Gerrit Heijkoop: The starting on Twitter phase is a bit awkward. We’ve all been there. It’s like going into a bar, which is entirely empty. You’re the only one stepping in there and there’s no one there talking, and there’s no one there talking to, and there’s no one who listens to you. It’s an empty space and you’re there all alone, zero followers, zero following. What you should start with is, get some people in your virtual bar. You just start to follow people. First of all, you want to start to follow the people you already know. Because hey, it’s 2011, there are lots of people around you who are already on Twitter.
As I said, give Twitter your email addresses and it will tell you which of the folks that you know are already on Twitter. Start following them. That’s a nice base to start with. Because hey, these are your friends, anyway.
Then, you can take a look at people they follow or people they re tweet. Obviously, this person is saying something relevant, because they repeat his message.
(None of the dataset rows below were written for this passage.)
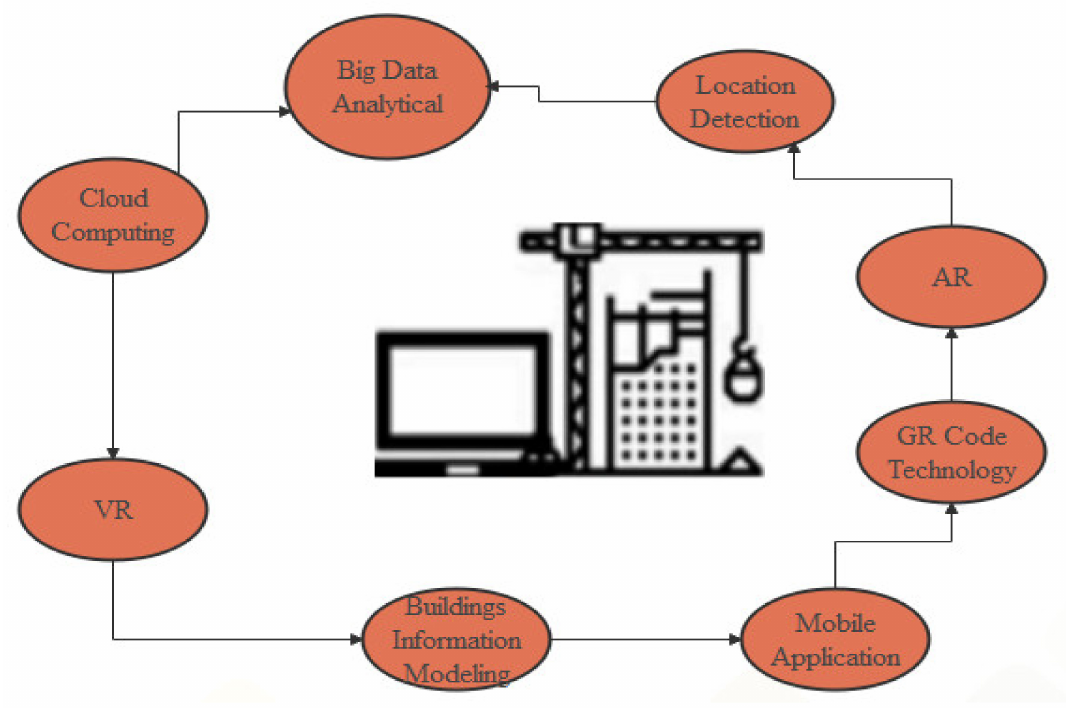
Figure 11. The use of different methods in education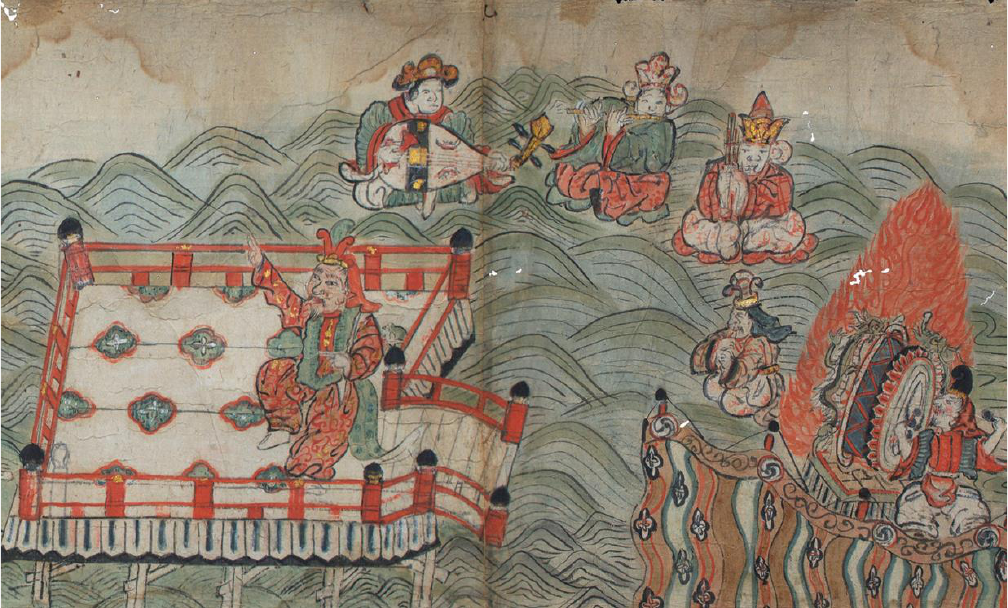
Figure 2. Hachimangū tsūengi 八幡宮通縁起 (Complete story of Hachiman and his shrine, 1431, 1444). Yura Minato Hachiman Shrine, Yura Sumoto City, Hyōgo prefecture. Courtesy of the Hachiman Project, University of Heidelberg. At https://kjc-sv038.kjc.uni-heidelberg.de/hachiman/#O4614.5/, accessed on 15 June 2022.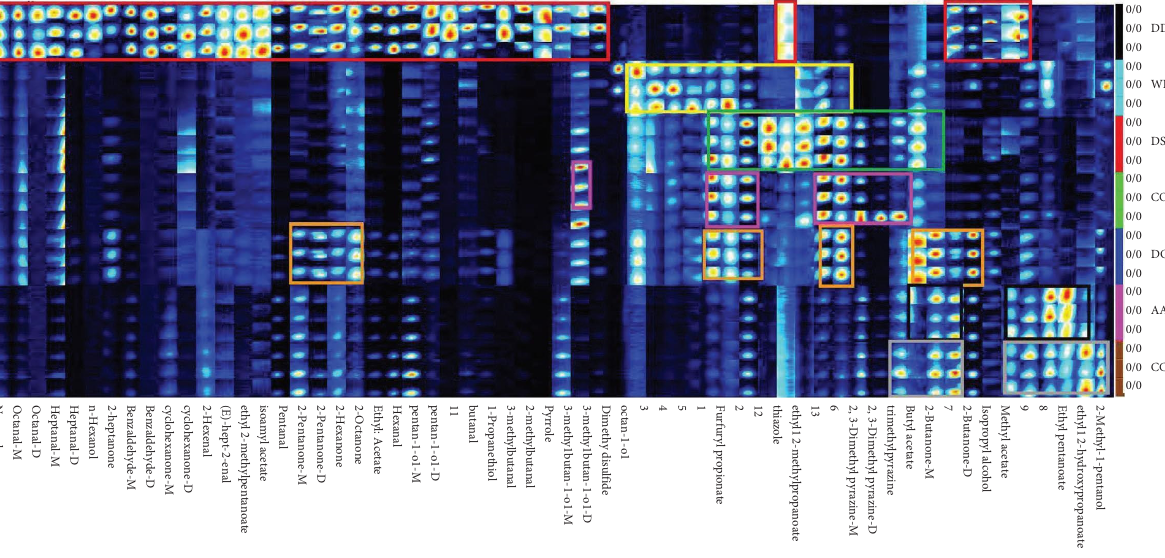
Figure 3: Gallery plot fngerprint of volatile favor compounds in Ejiao at diferent processing stages.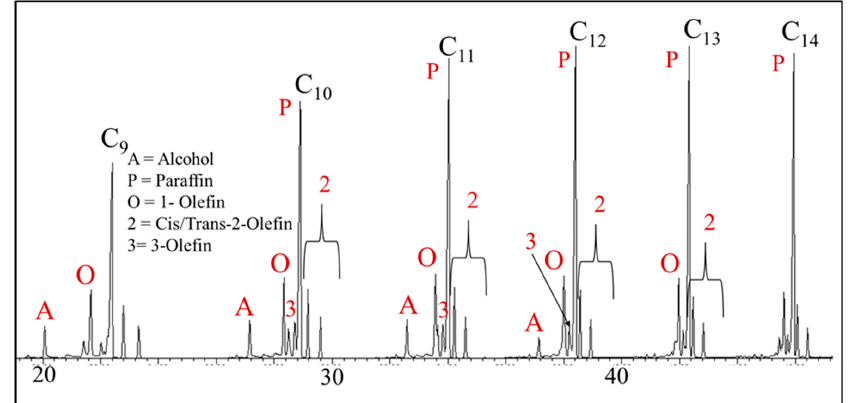
Figure 21. A chromatographic picture of a NaY supported ruthenium catalyst. The x-axis is retention time in minutes. Reaction Conditions: 220 °C, 19.2 bar, WHSV = 1.5, and H 2 /CO = 0.7.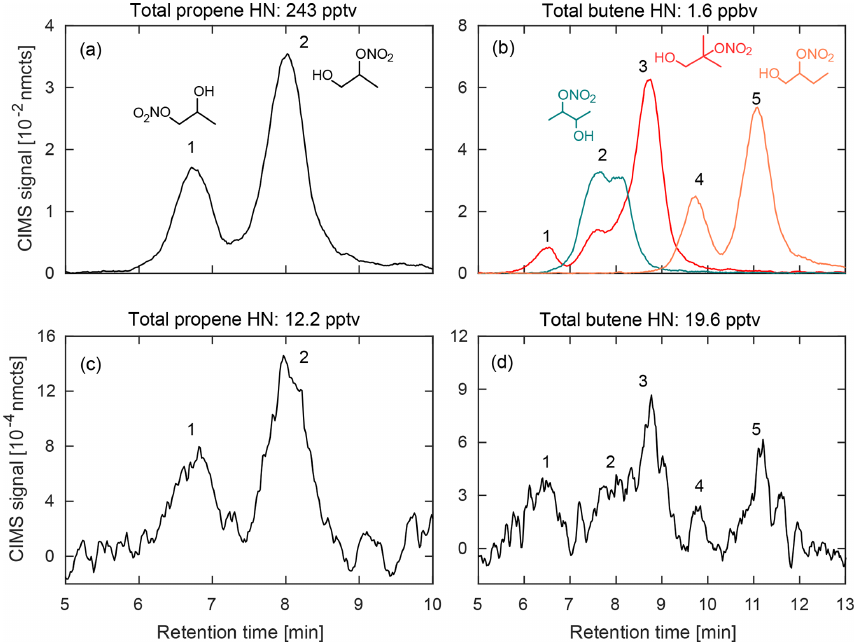
Figure 5. Comparison of hydroxy nitrates formed during chamber experiments (a–b) from propene (left) and three structural isomers of butene (right; 1-butene (orange), 2-butene (teal), and 2-methyl-propene (red); dominant hydroxynitrate structures shown) with the corre- sponding m/z signal observed during a 2017 field study in Pasadena, CA (c–d) . Data shown are a 10s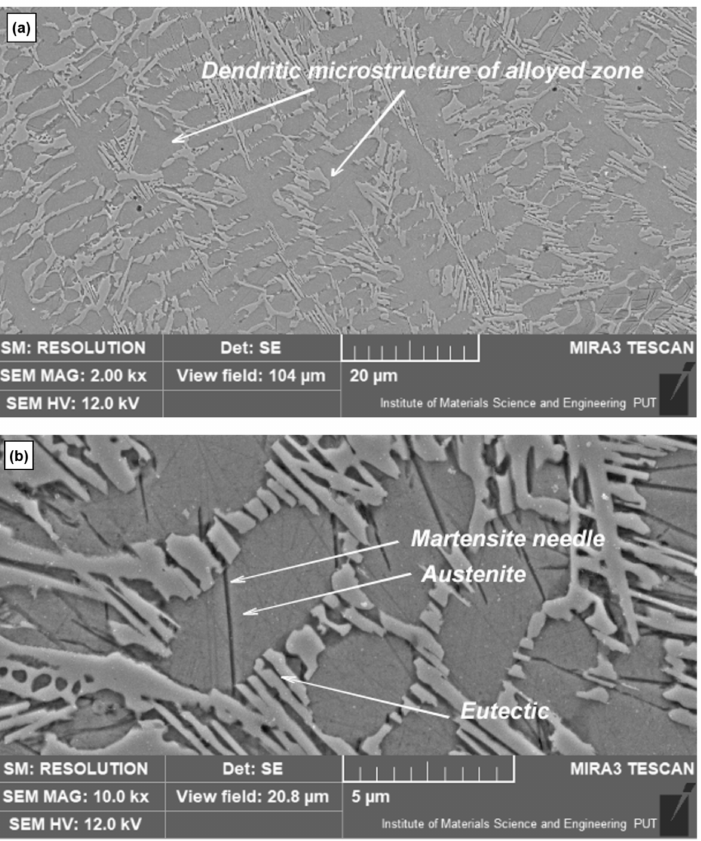
Figure 10. The microstructure of the surface layer after laser implementation of a combination of nickel and chromium; ( a ) SEM micrographs at 2k×; ( b ) SEM micrographs 10k× magnification.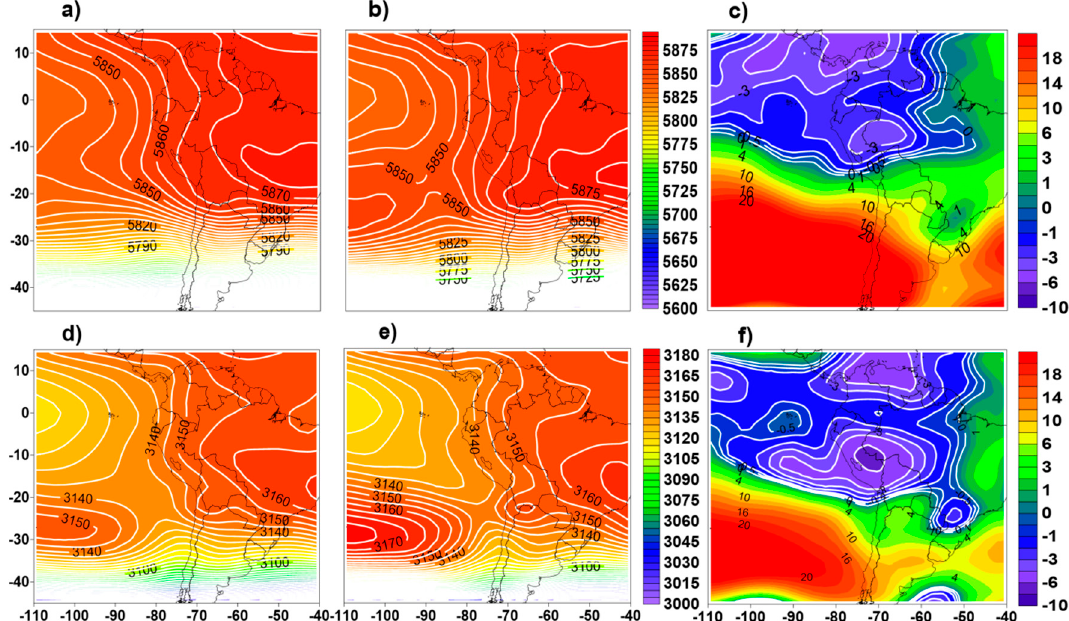
Figure 7. Geopotential height (m) composite charts for 500 hPa (top) and 700 hPa (bottom) averaged over the rainy seasons of 1981–2017 ( a , d ); the 40 extreme rainfall event cases ( b , e ) and their difference ( c , f ) to highlight deviations from the rainy season climatology.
Or you can browse their lists.
For example, I have ordered the accounts I follow in all these kinds of lists. And I have a list that’s called Event Peeps. If you’re in the events industry, you could start with going to my profile, look at that list, and you’ll find all these people I’ve already collected, who are also in the events industry.
That’s where it starts, and then, you collect a nice set of people that you start to listen to, people you already know, and people who could be of interest, because they work in the same professional field.
Step two is, if you listen and you see questions, start answering them. In the Netherlands, we have a very, very famous or Twitter thing going on, it’s called #daretoask (#durftevragen). It’s actually a hashtag, it’s very famous.
It started with a few guys who noticed. Networking is very strong, there’s a lot of social capital around you, a lot of knowledge, a lot of connections. But your network cannot help you if you don’t ask what you need. If you don’t make explicit that you’re looking for a specific venue, or that you’re struggling with a specific challenge, or that you want more information or how to get started with hybrid events, if you don’t tweet that, people won’t be able to help you.
Sam Smith: You mean, they can’t read your mind digitally?
Gerrit: Exactly. Still, they cannot read your mind as they cannot in real life, they cannot online, either. I was brought up in a little farmer’s village, and I got a little farmer’s knowledge there. That says, you cannot harvest before you sow. If we go online freshly new and we start asking questions, there’s little chance that we get a lot of answers, because the people out there are not just there sitting ready to answer your questions.
You should start sowing by answering questions yourself, and that’s why there’s the connection with the listening. If you listen keenly on questions in your network, and you start to answer them, and that’s what I then call, as a parallel to the #daretoask, that’s what I call Dare to Give.
Then, you start creating value for your network, you start to become a valuable person in your network, and people are hardwired to repay you.